> **Records for this exercise**:
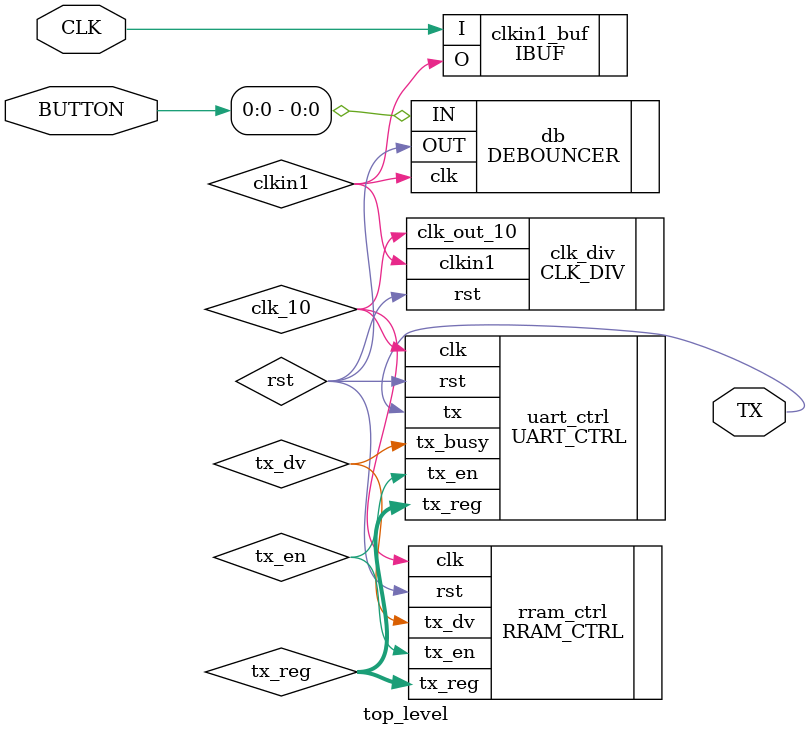
<source format=v>
`timescale 1ns / 1ps

module top_level(
    input  CLK,
    input [3:0] BUTTON,
    output TX
    );
    
    wire rst;
    wire clkin1, clk_100, clk_10;
    wire [63:0] tx_reg;
    wire tx_en, tx_dv;
    wire [7:0] temp;

    //Input Clk buffer
    IBUF clkin1_buf(
        .O  (clkin1),
        .I  (CLK)
    );

    //Clk Divider - MMCM
    CLK_DIV#(
        .MULTI(6.0)
    ) clk_div(
        .clkin1(clkin1),
        .rst(rst),
        .clk_out_10(clk_10)
    );

    //Button Debouncer
    DEBOUNCER #(
        .DELAY(8)
    ) db (
        .clk(clkin1),
        .IN(BUTTON[0]),
        .OUT(rst)
    );

    //Output Serial Data
    UART_CTRL uart_ctrl(
        .clk(clk_10),
        .rst(rst),
        .tx_reg(tx_reg),
        .tx_en(tx_en),
        .tx_busy(tx_dv),
        .tx(TX)
    );
    
    //RRAM controler
    RRAM_CTRL #(
        .g_RRAM_INV(5),//1,3,5,7
        .g_RRAM_CELLS(64)
    ) rram_ctrl (
        .clk(clk_10),
        .rst(rst),
        .tx_dv(tx_dv),
        .tx_en(tx_en),
        .tx_reg(tx_reg)
    );


endmodule

</source>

> **What is expected**: Each line from the one that contains "wire [63:0] tx_reg;" through the last line of the listing above should be written out exactly, and no other line.

> **Answer to the exercise**:
    wire [63:0] tx_reg;
    wire tx_en, tx_dv;
    wire [7:0] temp;

    //Input Clk buffer
    IBUF clkin1_buf(
        .O  (clkin1),
        .I  (CLK)
    );

    //Clk Divider - MMCM
    CLK_DIV#(
        .MULTI(6.0)
    ) clk_div(
        .clkin1(clkin1),
        .rst(rst),
        .clk_out_10(clk_10)
    );

    //Button Debouncer
    DEBOUNCER #(
        .DELAY(8)
    ) db (
        .clk(clkin1),
        .IN(BUTTON[0]),
        .OUT(rst)
    );

    //Output Serial Data
    UART_CTRL uart_ctrl(
        .clk(clk_10),
        .rst(rst),
        .tx_reg(tx_reg),
        .tx_en(tx_en),
        .tx_busy(tx_dv),
        .tx(TX)
    );
    
    //RRAM controler
    RRAM_CTRL #(
        .g_RRAM_INV(5),//1,3,5,7
        .g_RRAM_CELLS(64)
    ) rram_ctrl (
        .clk(clk_10),
        .rst(rst),
        .tx_dv(tx_dv),
        .tx_en(tx_en),
        .tx_reg(tx_reg)
    );


endmodule

</source>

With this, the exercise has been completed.